La Coalition canadienne pour l’équité génétique a agi comme « intervenante » lors de l’audition de la cause devant la Cour d’appel. Les parties intervenantes sont des personnes ou des groupes qui, avec l’autorisation du tribunal, lui présentent leur point de vue. Elles soumettent des arguments par écrit. Dans certains cas, elles sont également autorisées à présenter de courts arguments en personne lors de l’audience. Elles permettent aux juges de considérer les questions qui leur sont soumises sous des angles différents et les aident ainsi à rendre de meilleures décisions. La Coalition soutenait que les règles se rapportent au pouvoir du Parlement en matière de droit criminel, parce qu’elles protègent la santé des gens, leur vie privée et leur droit à l’égalité. La Coalition a fait appel de la décision de la Cour d’appel devant la Cour suprême.

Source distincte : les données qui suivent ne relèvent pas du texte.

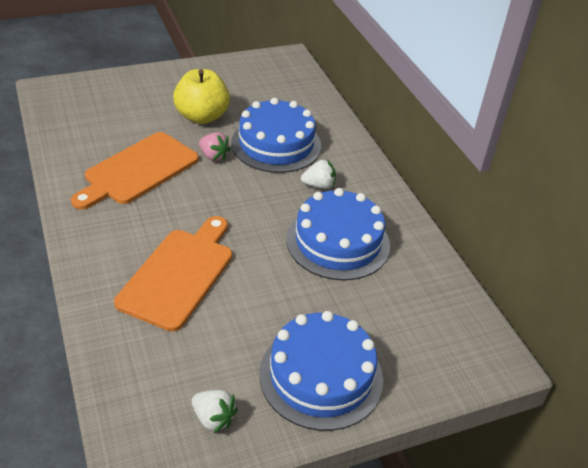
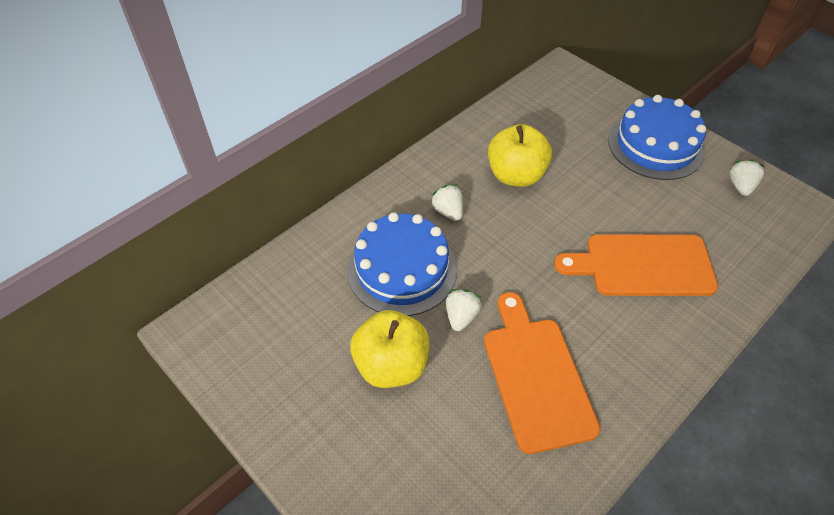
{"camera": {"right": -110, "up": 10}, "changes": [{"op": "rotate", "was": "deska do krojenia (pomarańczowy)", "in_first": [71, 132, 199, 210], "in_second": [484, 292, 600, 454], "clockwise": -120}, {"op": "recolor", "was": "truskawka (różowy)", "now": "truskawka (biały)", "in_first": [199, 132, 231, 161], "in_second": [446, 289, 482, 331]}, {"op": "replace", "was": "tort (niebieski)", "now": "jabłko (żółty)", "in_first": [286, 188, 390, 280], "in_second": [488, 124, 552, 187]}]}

Selon une majorité de juges de la Cour suprême, les règles sont constitutionnelles. Cinq juges ont dit être d’avis que le Parlement avait le pouvoir d’établir les règles en question. Ces juges ont déclaré qu’il s’agit de règles de droit criminel, étant donné qu’elles interdisent des comportements, qu’elles créent des peines applicables si on ne les respecte pas et qu’elles visent à empêcher certains types de préjudice.

L’affaire a été soumise à la Cour suprême sous forme de « renvoi » provincial. Un renvoi est une procédure par laquelle les gouvernements demandent aux tribunaux leur avis sur une question donnée. (En droit, un « avis » n’est pas simplement une opinion ou un point de vue, mais bien une explication officielle du droit sur cette question.) Le gouvernement fédéral peut demander à la Cour suprême qu’elle lui donne son avis sur une question. Les gouvernements provinciaux et territoriaux peuvent demander à leur cour d’appel respective son avis sur une question, avis qui peut ensuite faire l’objet d’un appel devant la Cour suprême. En cas d’appel visant un renvoi entendu par une cour d’appel, il n’est pas nécessaire d’obtenir l’autorisation de la Cour suprême pour qu’elle l’entende. La présente affaire a débuté par un renvoi soumis par le Gouvernement du Québec à la Cour d’appel du Québec.

La cause en bref est un document rédigé par le personnel des communications de la Cour suprême du Canada afin d’aider le public à mieux comprendre les décisions de la Cour. La cause en bref ne fait pas partie des motifs de jugement de la Cour et ne doit pas être utilisée lors de procédures judiciaires.